Blog / New Vinyl: Contradiction or Connective, Cultural Craze?



By Michael A.

VINYL MAKES A COMEBACK.  It’s one of those phrases that you never expect to hear.  Like, the Nasher Museum’s new exhibit opens to bad reviews, or the Duke football team wins a game (we still love and support them 100%–GO DUKE!).  However, recent reports suggest that the unimaginable resurgence of the vinyl record has taken shape–and is expected to generate greater sales still.

Though I am certain that we’re all pleasantly taken aback by the return of the record, the greatest surprise lies within the demographic to which vinyl seems to be most effectively making its appeal.  Truth be told, vinyl fanatics never stopped purchasing old vinyl LPs, etc.–so the vinyl industry never truly died (but it came reeaally close). These veteran patrons, however, aren’t the agents of cause in this enigmatic equation.  Kids are.

Recent sale reports reveal that youths, mostly under the age of 21, have developed a fondness for vinyl records and the necessary accouterments (turntables, retro headphones, IPOD jacks, USB adapters, etc.).

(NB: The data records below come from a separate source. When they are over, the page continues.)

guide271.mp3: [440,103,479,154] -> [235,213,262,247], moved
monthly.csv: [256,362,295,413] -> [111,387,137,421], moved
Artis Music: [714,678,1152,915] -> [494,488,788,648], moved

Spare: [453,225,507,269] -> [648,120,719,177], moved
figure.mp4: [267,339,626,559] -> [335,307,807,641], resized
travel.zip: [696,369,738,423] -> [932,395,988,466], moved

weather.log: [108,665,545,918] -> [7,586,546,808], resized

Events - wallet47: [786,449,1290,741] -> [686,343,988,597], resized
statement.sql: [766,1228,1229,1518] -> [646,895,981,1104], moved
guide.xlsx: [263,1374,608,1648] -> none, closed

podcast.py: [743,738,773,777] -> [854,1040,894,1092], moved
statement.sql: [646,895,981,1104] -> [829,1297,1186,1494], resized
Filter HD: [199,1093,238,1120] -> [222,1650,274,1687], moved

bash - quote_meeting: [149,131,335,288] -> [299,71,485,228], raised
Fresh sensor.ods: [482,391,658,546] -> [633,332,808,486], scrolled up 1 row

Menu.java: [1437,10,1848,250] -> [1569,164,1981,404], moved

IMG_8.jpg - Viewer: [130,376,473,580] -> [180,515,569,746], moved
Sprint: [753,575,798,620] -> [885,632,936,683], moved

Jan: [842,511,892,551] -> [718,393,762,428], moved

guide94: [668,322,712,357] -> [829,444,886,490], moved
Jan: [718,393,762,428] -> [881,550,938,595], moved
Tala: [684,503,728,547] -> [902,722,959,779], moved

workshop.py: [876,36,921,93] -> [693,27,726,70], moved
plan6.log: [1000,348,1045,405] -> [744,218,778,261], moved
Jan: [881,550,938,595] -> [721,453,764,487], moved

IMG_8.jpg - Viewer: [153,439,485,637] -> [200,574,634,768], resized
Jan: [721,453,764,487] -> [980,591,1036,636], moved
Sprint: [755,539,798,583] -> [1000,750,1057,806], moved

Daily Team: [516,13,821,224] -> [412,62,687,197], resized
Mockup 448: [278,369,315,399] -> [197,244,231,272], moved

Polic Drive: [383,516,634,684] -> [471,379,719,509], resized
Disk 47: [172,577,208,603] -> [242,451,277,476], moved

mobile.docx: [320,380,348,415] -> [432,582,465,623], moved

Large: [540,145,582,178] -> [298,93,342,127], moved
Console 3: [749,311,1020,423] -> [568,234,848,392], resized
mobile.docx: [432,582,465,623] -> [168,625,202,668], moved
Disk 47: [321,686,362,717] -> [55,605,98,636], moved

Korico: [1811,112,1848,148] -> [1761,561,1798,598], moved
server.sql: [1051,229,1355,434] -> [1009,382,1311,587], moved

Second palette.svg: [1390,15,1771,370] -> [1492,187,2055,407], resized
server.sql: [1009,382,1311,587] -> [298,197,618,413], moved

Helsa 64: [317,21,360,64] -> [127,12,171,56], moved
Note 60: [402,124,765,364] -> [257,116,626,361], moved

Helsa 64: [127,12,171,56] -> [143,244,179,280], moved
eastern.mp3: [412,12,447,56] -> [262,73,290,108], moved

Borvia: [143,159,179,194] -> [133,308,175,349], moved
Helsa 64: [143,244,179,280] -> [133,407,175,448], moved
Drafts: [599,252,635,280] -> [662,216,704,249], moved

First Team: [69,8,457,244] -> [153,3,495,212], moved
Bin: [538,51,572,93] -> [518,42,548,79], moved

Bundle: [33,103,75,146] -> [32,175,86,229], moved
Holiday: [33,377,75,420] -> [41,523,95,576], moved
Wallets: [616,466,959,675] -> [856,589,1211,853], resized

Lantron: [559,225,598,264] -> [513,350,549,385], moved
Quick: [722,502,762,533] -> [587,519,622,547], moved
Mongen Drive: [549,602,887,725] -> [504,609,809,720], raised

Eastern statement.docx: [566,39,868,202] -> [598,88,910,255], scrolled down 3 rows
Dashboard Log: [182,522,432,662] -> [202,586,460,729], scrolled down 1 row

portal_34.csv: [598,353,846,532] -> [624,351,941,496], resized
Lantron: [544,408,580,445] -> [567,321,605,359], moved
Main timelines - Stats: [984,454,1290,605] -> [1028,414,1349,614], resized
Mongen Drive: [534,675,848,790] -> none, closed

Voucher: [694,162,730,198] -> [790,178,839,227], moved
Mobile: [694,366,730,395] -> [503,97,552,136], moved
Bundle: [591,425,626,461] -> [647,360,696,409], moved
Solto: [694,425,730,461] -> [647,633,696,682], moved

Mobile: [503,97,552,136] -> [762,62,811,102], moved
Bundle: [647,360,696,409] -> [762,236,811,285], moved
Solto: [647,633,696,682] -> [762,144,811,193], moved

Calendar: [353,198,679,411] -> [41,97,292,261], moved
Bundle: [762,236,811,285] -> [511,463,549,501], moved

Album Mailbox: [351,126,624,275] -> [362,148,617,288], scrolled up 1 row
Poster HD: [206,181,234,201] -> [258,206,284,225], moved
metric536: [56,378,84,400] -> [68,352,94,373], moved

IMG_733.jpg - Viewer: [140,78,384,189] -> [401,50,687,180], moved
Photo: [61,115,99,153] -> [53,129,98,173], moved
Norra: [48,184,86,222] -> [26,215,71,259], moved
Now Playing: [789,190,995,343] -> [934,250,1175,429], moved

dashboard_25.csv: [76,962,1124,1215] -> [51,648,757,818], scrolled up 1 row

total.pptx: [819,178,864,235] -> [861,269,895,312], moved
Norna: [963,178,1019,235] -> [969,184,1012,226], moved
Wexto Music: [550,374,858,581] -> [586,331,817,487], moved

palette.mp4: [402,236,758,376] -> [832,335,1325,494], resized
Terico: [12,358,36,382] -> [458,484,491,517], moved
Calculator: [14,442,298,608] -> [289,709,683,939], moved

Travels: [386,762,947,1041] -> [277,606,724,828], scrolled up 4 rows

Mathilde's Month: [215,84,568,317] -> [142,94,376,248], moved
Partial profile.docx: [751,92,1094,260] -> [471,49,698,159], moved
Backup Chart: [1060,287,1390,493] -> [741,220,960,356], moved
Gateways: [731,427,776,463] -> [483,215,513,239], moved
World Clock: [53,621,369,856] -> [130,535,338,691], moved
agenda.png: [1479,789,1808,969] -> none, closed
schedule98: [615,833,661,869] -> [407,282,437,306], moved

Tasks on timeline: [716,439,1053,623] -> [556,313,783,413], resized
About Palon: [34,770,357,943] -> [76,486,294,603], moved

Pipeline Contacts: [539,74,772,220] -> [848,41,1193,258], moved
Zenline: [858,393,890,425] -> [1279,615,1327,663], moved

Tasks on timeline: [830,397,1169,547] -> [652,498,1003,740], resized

The millennial generation has given the vinyl record new life.  I can’t imagine that anyone saw that coming.

So,  why is this happening?  Music industry officials and record store sales personnel alike consent that newer vinyl listeners relish the record for the same reasons as did listeners in the past: superior sound quality and passion for an authentic musical experience.  These reasons seem to beat the portability and convenience of contemporary music devices.  I can’t specifically state the reasons for the reappearance of the record, but I can identify this occurrence  as a connective cultural force with boundless potential.  In addition to potentially mending the nearly 2 decades during which vinyl suffered obscurity, the new appeal of vinyl could be the key to the revival of the music industry.  New interest in vinyl could result in, once again, actual record sales.  This would be a strong departure from the virtually non-existent sales that CDs have generated in recent years.  Record company executives may already be on to this as pop sensations, like Taylor Swift, have recently released vinyl versions of their new music.

It will be interesting to see the long term effects of this undying phenomenon.  In the meantime, check out “The Record: Contemporary Art & Vinyl” at the Nasher Museum of art before it leaves the day after February 6, 2011.